Damals ahnte ich nicht, dass meine Eltern sich trennen würden. Dass meine Mutter, bei der ich und meine Schwester blieben, ein Faible für nach kaltem Rauch und Aftershave riechende Typen entwickeln würde, dass einer davon bleiben, und meine Mutter abhängig machen würde. Dass mein echter Vater sich nicht mehr für uns verantwortlich fühlen würde und nur noch zum Geburtstag eine Karte schicken würde. Dass der Freund meiner Mutter anfangen würde ihr wehzutun. Mir wehzutun. Und mehr als das. Dass ich zur Hülle werden würde, zu einem dürren Schatten meines alten Ichs, dass ich anfangen würde, mich zu zerstören. Ich schiebe die Szene beiseite, verbanne sie aus meinem Kopf. Und es tut mir leid. Nicht für meine Eltern, denn ich bin mir nicht sicher, ob sich in ihrem Leben etwas ändern wird, wenn ich nicht mehr da bin. Aber für meine Schwester. Ich hoffe, dass sie verstehen wird, dass ich sie nicht im Stich lassen wollte, dass auch jetzt mein Pflichtgefühl in irgendeiner Ecke meines zerschundenen Körpers schreit, dass ich nach Hause gehen soll, zu ihr, und sie beschützen. Aber ich kann nicht mehr. Ich bin ausgebrannt. Eine leere Hülle. Ich hoffe auch, dass sie stärker sein wird als ich es war.

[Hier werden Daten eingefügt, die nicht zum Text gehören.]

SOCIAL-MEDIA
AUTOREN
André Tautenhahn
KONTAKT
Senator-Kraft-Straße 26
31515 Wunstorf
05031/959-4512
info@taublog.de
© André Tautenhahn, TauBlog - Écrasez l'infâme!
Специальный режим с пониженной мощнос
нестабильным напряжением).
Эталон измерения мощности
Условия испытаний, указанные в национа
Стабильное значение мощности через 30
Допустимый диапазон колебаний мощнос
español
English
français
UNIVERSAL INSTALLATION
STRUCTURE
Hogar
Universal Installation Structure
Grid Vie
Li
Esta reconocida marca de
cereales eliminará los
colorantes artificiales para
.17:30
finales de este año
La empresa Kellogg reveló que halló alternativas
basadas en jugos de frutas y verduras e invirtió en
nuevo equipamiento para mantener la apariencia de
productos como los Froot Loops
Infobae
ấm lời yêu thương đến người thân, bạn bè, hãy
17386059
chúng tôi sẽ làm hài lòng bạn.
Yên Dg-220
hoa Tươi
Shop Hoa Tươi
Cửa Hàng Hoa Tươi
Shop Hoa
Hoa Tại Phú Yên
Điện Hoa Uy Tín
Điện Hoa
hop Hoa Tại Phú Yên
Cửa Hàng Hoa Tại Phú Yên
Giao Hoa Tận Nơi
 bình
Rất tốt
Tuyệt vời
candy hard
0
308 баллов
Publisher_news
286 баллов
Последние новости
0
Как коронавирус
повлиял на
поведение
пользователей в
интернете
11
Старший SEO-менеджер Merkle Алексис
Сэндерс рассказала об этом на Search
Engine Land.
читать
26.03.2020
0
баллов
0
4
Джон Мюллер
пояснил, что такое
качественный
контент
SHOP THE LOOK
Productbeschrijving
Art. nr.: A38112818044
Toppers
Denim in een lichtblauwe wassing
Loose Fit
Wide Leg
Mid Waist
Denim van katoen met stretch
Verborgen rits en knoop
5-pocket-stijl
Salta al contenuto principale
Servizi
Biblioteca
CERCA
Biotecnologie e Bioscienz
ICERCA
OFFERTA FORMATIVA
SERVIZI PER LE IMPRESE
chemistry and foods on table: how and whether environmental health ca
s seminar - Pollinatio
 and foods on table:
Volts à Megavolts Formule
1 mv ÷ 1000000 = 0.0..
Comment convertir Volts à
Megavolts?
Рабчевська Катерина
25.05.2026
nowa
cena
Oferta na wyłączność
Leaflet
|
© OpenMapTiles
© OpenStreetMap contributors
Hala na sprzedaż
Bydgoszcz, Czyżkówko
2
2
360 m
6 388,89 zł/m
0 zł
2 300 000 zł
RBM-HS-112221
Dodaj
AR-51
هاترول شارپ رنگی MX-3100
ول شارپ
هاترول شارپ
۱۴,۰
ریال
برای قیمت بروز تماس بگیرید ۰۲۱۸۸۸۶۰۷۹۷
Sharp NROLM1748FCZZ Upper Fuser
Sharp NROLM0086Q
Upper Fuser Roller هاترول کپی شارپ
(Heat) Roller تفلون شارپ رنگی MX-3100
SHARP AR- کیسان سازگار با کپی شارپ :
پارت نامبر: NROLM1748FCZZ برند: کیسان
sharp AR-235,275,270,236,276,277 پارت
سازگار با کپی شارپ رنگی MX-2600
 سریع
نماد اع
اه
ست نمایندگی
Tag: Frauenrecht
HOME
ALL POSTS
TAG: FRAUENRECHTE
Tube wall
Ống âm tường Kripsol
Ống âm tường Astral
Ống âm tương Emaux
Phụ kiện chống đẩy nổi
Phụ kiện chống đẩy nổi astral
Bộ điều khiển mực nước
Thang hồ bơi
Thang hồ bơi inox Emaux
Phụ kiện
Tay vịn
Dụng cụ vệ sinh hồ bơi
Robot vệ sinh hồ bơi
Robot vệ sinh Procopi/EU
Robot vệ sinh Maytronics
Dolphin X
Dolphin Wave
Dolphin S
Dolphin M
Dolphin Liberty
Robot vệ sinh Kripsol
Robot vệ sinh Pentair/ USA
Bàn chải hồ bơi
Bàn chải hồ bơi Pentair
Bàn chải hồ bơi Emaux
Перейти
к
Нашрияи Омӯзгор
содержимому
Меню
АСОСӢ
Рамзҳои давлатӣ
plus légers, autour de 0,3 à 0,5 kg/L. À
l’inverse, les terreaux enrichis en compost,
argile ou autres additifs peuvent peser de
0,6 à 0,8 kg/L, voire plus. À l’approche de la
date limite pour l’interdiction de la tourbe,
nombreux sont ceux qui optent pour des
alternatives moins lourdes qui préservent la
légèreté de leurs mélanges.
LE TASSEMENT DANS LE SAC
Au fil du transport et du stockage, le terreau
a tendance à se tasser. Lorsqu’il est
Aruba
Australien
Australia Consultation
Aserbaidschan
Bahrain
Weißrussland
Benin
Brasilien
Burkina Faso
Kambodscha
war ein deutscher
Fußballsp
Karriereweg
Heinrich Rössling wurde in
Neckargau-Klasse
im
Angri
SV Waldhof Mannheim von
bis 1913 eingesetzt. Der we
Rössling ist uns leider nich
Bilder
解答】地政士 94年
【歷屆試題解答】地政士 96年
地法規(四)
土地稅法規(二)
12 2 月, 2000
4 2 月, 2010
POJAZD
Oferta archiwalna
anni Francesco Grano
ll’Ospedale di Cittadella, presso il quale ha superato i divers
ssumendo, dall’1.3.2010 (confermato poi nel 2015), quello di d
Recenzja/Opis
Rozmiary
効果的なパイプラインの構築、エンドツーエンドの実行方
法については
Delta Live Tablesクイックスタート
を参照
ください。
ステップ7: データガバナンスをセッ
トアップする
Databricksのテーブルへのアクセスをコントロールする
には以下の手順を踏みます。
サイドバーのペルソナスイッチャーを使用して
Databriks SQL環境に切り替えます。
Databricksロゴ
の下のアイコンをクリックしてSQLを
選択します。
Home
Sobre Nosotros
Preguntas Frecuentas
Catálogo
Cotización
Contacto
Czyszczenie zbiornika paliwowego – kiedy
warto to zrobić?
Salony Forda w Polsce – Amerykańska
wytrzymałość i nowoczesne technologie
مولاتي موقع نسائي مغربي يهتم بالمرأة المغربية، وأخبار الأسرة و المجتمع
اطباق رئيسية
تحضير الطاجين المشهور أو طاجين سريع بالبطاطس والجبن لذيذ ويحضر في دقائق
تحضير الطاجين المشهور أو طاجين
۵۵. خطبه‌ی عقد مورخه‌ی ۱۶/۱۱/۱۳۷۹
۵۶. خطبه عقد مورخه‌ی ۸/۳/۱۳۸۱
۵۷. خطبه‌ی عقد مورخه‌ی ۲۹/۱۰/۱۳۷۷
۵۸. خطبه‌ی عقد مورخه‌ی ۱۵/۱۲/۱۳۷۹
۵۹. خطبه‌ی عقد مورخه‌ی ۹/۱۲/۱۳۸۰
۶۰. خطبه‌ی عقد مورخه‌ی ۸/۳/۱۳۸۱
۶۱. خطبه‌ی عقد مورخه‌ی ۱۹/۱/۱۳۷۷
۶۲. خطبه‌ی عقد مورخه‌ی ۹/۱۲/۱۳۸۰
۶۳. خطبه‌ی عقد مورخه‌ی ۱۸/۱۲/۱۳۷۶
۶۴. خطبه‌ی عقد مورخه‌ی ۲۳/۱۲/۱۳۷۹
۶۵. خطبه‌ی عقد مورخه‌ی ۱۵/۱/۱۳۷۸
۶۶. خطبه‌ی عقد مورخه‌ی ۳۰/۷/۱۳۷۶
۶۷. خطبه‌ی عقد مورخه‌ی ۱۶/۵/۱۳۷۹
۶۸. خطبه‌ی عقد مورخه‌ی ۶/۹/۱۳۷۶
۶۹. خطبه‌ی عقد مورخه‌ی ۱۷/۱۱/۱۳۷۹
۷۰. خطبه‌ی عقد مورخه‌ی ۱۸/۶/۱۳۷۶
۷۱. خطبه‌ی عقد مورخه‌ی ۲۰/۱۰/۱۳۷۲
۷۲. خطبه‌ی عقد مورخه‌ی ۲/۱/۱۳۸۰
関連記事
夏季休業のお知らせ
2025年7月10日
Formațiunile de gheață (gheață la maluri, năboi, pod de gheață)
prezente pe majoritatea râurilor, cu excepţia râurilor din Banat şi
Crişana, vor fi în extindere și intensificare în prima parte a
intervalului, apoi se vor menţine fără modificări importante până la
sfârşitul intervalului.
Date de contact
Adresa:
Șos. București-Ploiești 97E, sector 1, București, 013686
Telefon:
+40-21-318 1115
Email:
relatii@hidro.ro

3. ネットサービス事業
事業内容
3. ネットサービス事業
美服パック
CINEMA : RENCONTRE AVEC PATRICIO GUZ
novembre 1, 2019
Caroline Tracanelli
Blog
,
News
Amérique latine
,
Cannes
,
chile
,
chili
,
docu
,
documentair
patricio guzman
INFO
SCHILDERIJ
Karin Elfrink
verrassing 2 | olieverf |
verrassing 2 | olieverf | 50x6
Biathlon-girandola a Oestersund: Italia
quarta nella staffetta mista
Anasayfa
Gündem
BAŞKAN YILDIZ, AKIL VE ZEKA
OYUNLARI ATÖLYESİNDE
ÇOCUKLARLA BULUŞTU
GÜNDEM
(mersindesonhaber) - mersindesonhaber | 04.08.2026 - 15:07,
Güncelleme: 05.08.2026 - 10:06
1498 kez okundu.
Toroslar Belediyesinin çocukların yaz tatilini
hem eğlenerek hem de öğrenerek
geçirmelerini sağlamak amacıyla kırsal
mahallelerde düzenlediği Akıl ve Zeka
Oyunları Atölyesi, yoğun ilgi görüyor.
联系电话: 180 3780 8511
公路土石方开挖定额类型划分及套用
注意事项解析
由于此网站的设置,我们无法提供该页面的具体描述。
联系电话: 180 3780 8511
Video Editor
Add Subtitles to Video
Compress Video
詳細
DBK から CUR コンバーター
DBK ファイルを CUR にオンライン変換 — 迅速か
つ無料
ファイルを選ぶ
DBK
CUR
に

Ich habe es doch getan. Nachgedacht. Wie als wäre es eine Bestrafung für mich selbst, führe ich meine Hand zum Mund und schütte mir die Tabletten hinein. Ich schlucke mehrmals schwer, es tut weh, als sich die vielen runden Körper einen Weg durch meine Speiseröhre bahnen und Tränen steigen mir in die Augen. Nun also doch. Aber jetzt gibt es kein Zurück mehr. Die Tabletten sind zwar eigentlich nicht elementar für das hier, aber wenn ich es schon durchziehe, dann will ich sichergehen, dass es klappt. Einen weiteren Versuch würde ich nicht schaffen. Ich trete von der Kante zurück, doch nur um Anlauf zu nehmen, laufe, renne die letzten Meter, und dann springe ich, katapultiere mich quer in die Richtung der Steine die rechts des Wasserfalls aus der aufgewühlten Oberfläche herausragen, und in einem Anfall von wilder Freude schreie ich, schreie, als die Gischt mich trifft, schreie alles hinaus, und mein ganzer Körper ist nur noch von einem Gefühl erfüllt, ein Gefühl, dass ich so lange nicht gespürt hatte, dass ich es beinahe vergessen hatte: Freiheit.